(Directive 1): According to the post on R data input and output, why did the writer build an R package? Please answer in one to three sentences.
(Directive 2): From the post on R data input and output, reproduce the stretch from "This code prompts" through "language: plaintext (plaintext)".

Excerpted text START

One of the most important aspects to any program is the ability to take in data, and after doing its process, saving the data. This is generally done through the input and output libraries of a programming language. In JAVA, it is done with the java.io library. In the R language, we have the readr package which can handle some of the most common types of storing data, specifically in rectangular formats such as comma delimited files (.csv), or tab delimited files. To explore these concepts and functions, I wrote an R package which you can find on my GitHub here, or follow the link at the bottom of this post.
The basic concept behind how R imports data from a file is that the file is actually a plaintext document, and most of the operations to import the data are done through string manipulation. Take the below code for example:
user_string <- readline("Enter a string:\n")
cat("Your string was: ", user_says)
Code language: R (r)
This code prompts the user for a string, and then returns it back. The output in the console is as follows.
> user_string <- readline("Enter a string:\n")
Enter a string:
Hello World!
> cat("Your string was: ", user_says)
Your string was: Hello world!
Code language: plaintext (plaintext)

Excerpted text END
Record excerpts START

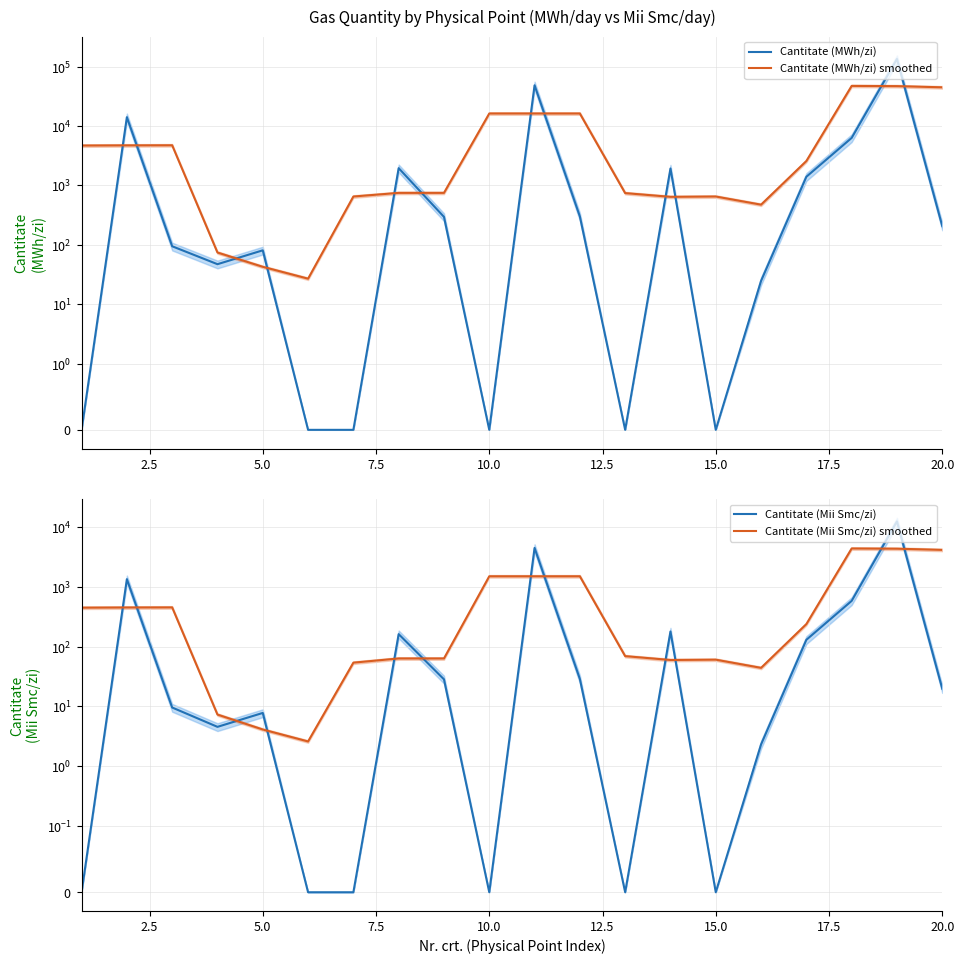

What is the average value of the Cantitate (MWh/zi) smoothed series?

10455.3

Record excerpts END
Record excerpts START

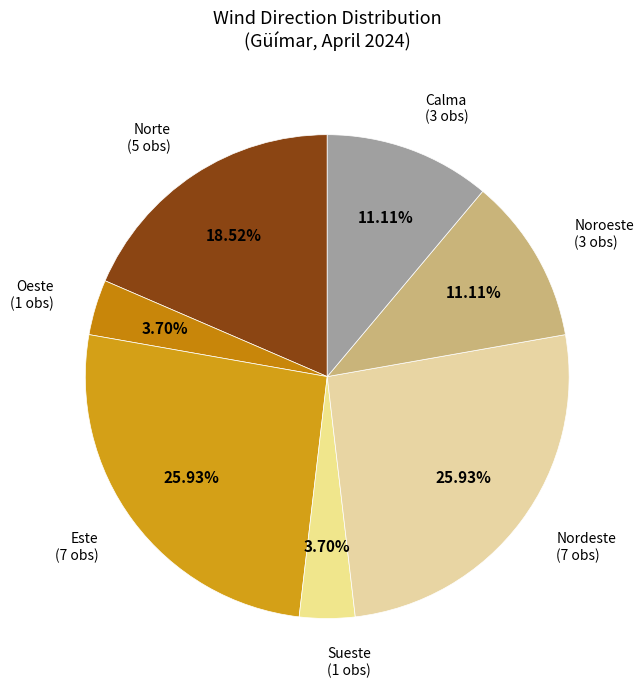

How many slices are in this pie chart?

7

Record excerpts END

(Exercise output 1): The writer built the R package to explore the concepts and functions of taking in data and saving it. In R, the readr package handles these tasks for common rectangular formats such as comma-delimited and tab-delimited files.

(Exercise output 2):
This code prompts the user for a string, and then returns it back. The output in the console is as follows.
> user_string <- readline("Enter a string:\n")
Enter a string:
Hello World!
> cat("Your string was: ", user_says)
Your string was: Hello world!
Code language: plaintext (plaintext)